Following introductions, the event organizers introduced the rules of engagement for the event, which called for confidentiality, active listening, and a judgement-free zone. Two facilitators led our group of local people in discussion of our (mostly white) identities.
The conversations, both in pairs and as a larger group, were opportunities to reflect on our formative experiences and consider how our identities were shaped by factors such as our ethnicity, race, education, social groups, religion, economics, and popular culture.
The discussions then turned to our connections to more diverse populations and what we learned about ourselves and others through these experiences.

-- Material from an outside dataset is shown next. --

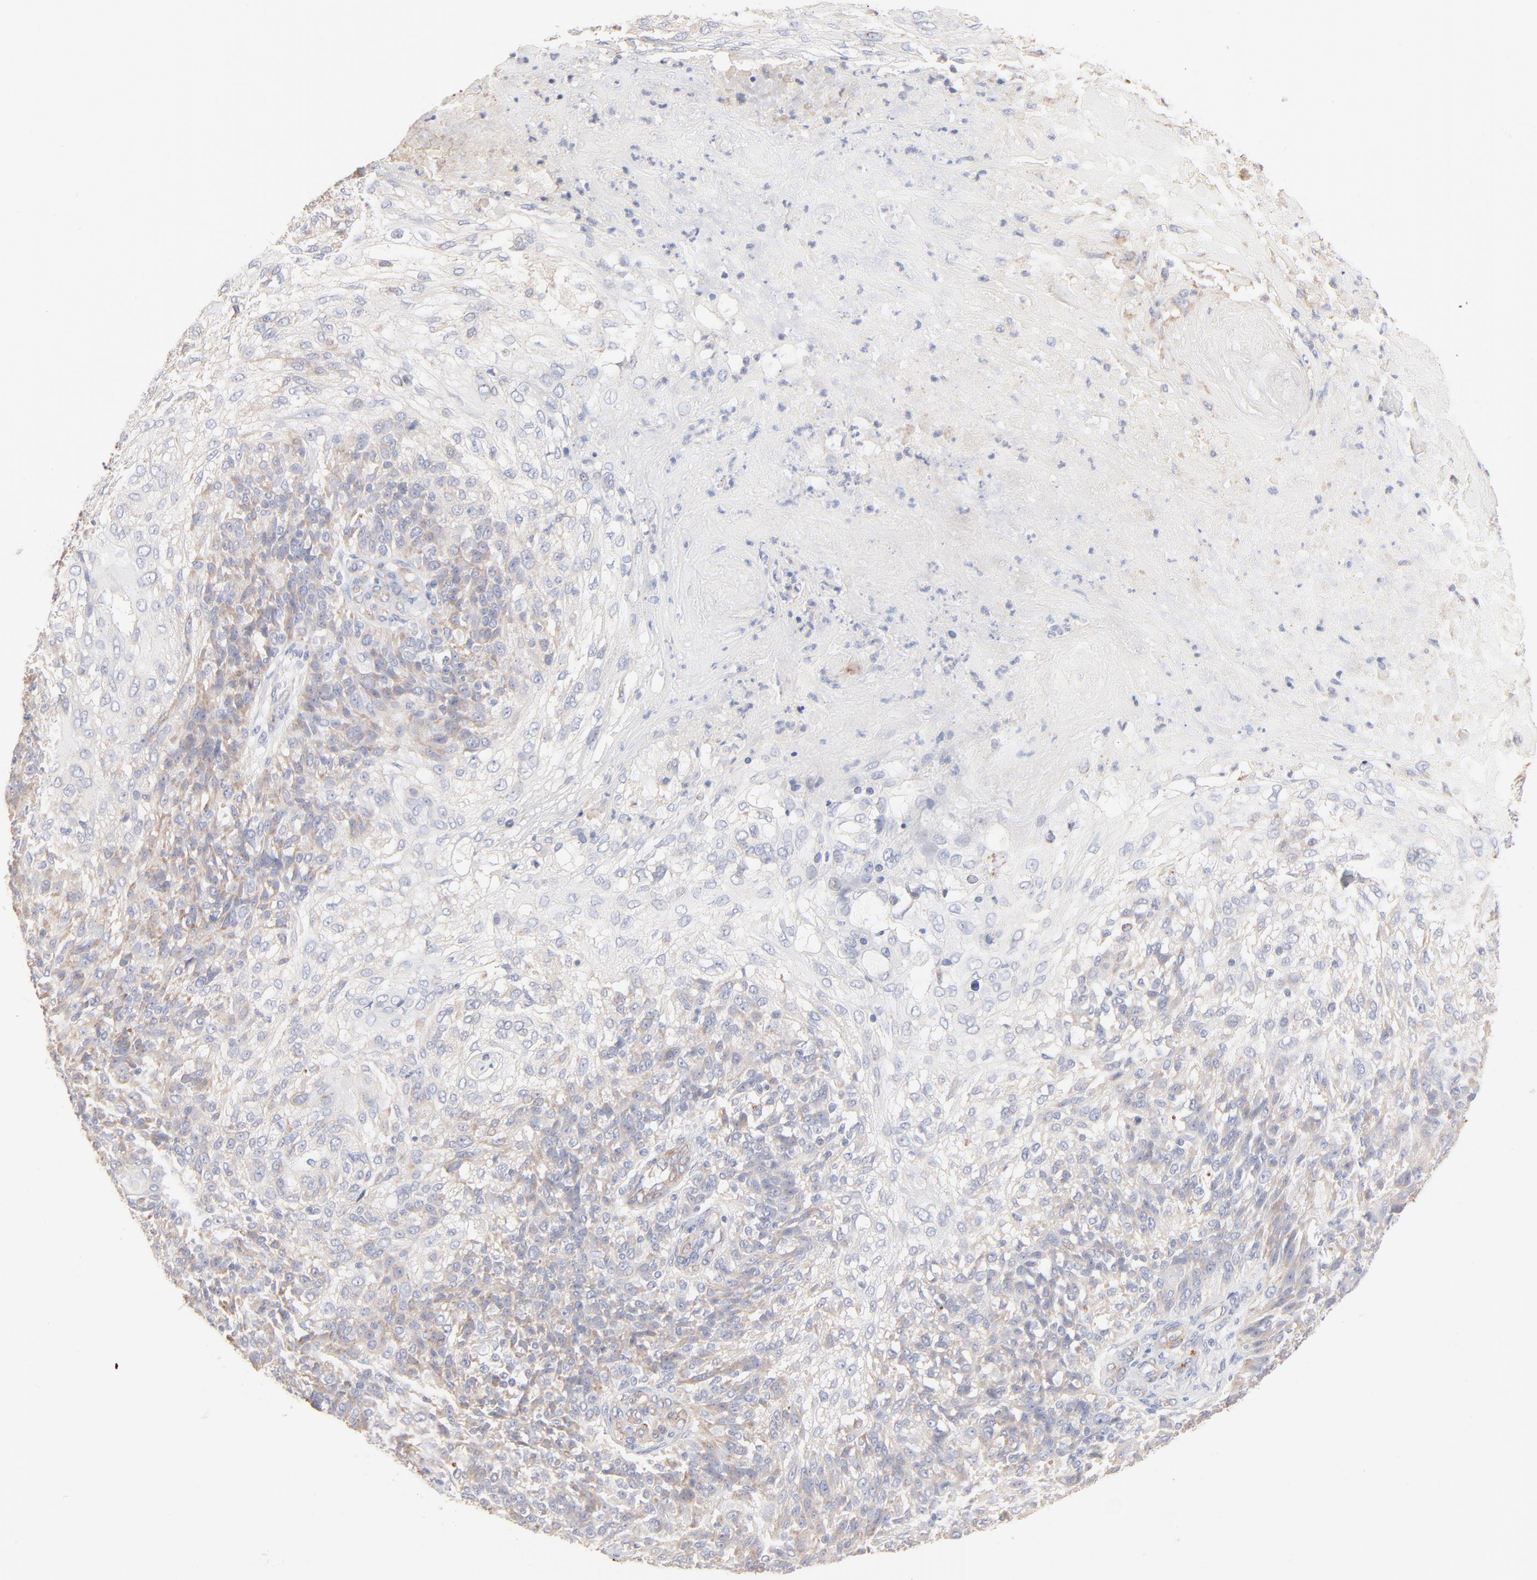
{"staining": {"intensity": "negative", "quantity": "none", "location": "none"}, "tissue": "skin cancer", "cell_type": "Tumor cells", "image_type": "cancer", "snomed": [{"axis": "morphology", "description": "Normal tissue, NOS"}, {"axis": "morphology", "description": "Squamous cell carcinoma, NOS"}, {"axis": "topography", "description": "Skin"}], "caption": "Tumor cells show no significant positivity in skin squamous cell carcinoma.", "gene": "SPTB", "patient": {"sex": "female", "age": 83}}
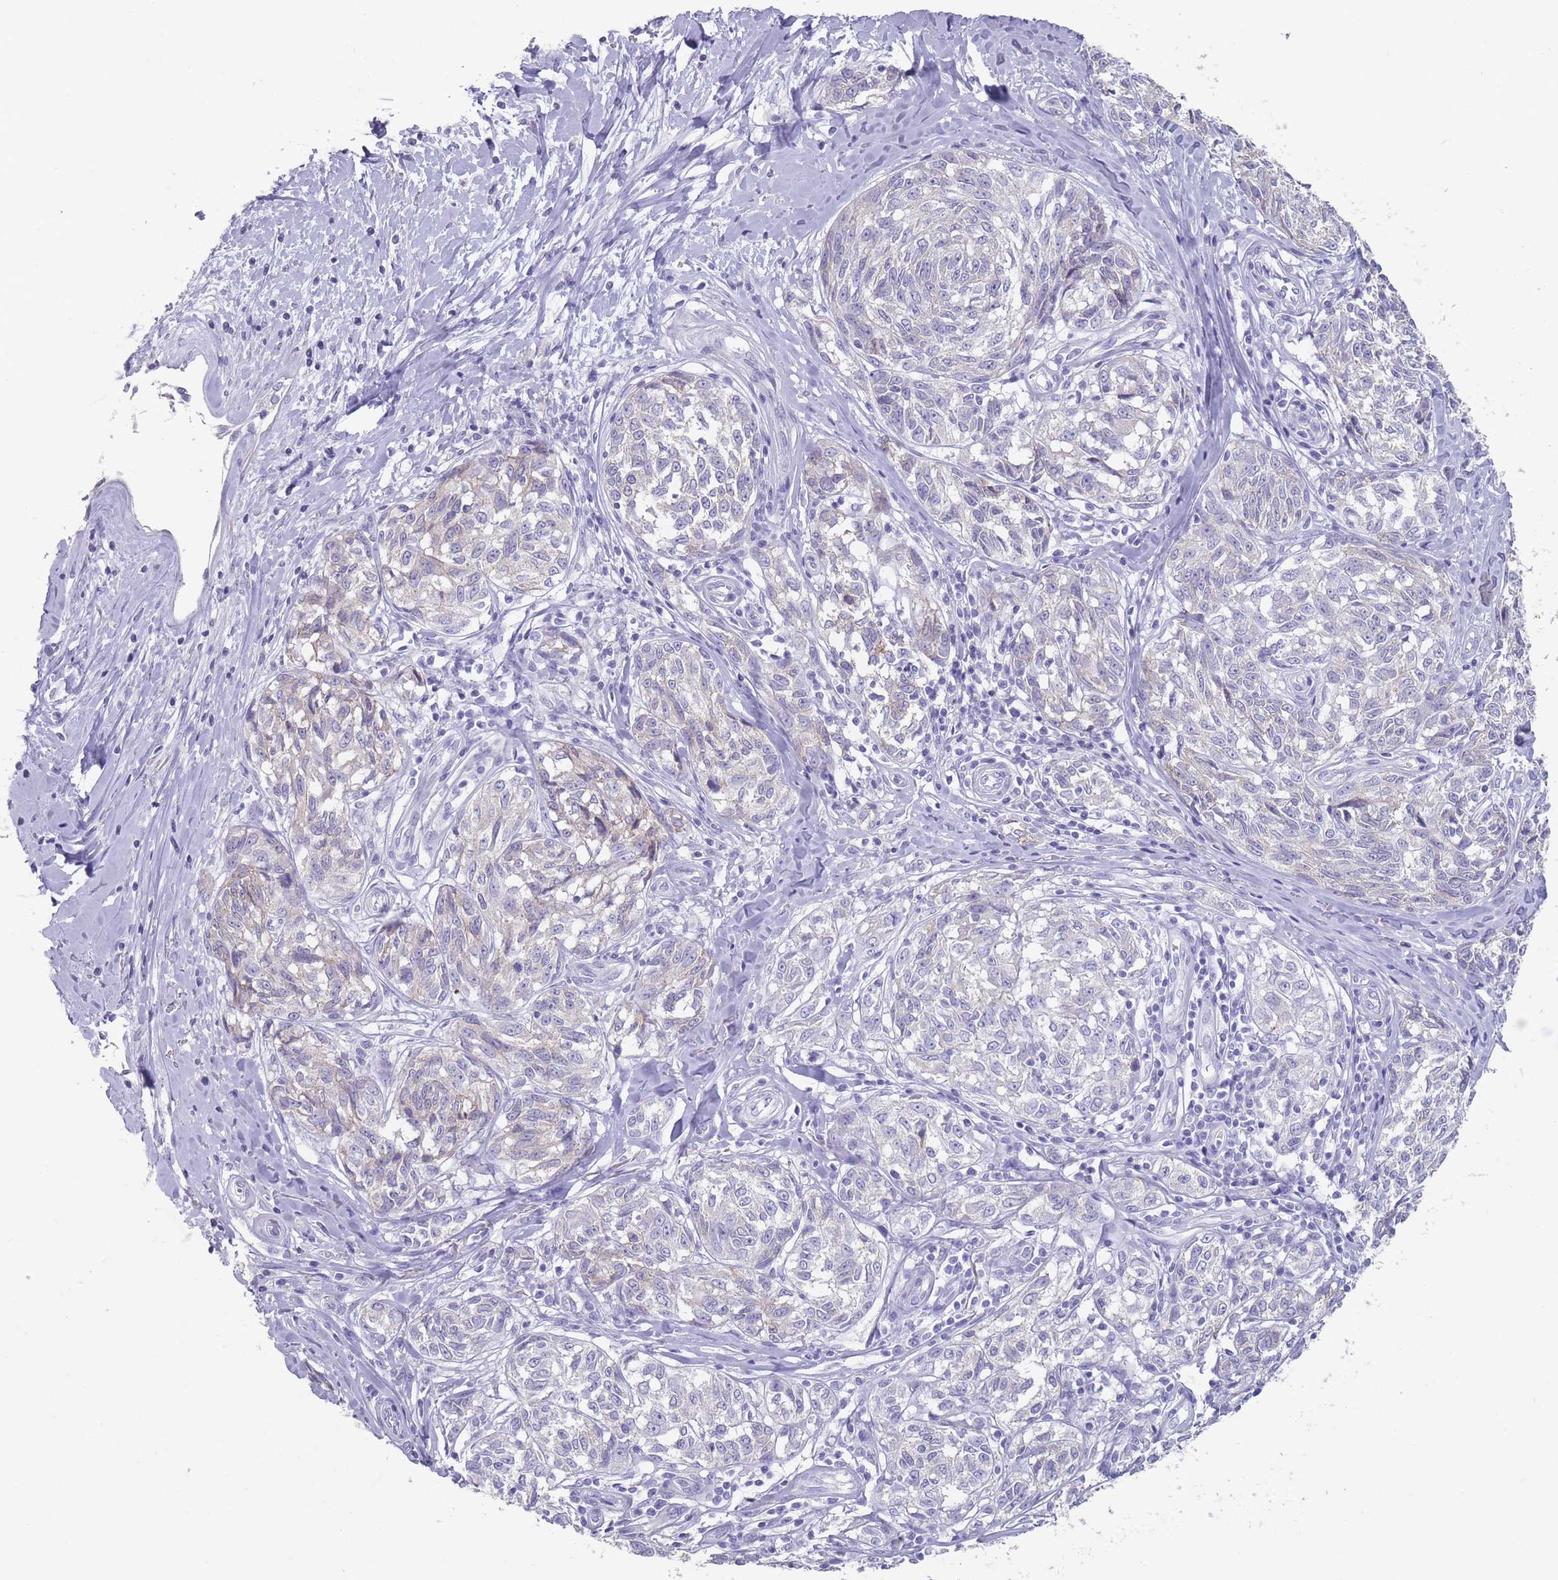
{"staining": {"intensity": "negative", "quantity": "none", "location": "none"}, "tissue": "melanoma", "cell_type": "Tumor cells", "image_type": "cancer", "snomed": [{"axis": "morphology", "description": "Normal tissue, NOS"}, {"axis": "morphology", "description": "Malignant melanoma, NOS"}, {"axis": "topography", "description": "Skin"}], "caption": "An immunohistochemistry photomicrograph of malignant melanoma is shown. There is no staining in tumor cells of malignant melanoma.", "gene": "RHBG", "patient": {"sex": "female", "age": 64}}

We discovered that within our mostly white community, our group represented a wide range of experiences and backgrounds and varying degrees of connection to people of other races. What we did not discuss was the highly politicized body of legal scholarship called Critical Race Theory.
I emerged from the workshop with fresh insights into my own evolving identity and that of my neighbors. The conversation affirmed my belief that talking about race and the growing diversity of our nation is healthy and necessary if we hope to heal our divided nation and contribute to building more compassionate, inclusive, and equitable communities. For me, this workshop was an important first step in this direction.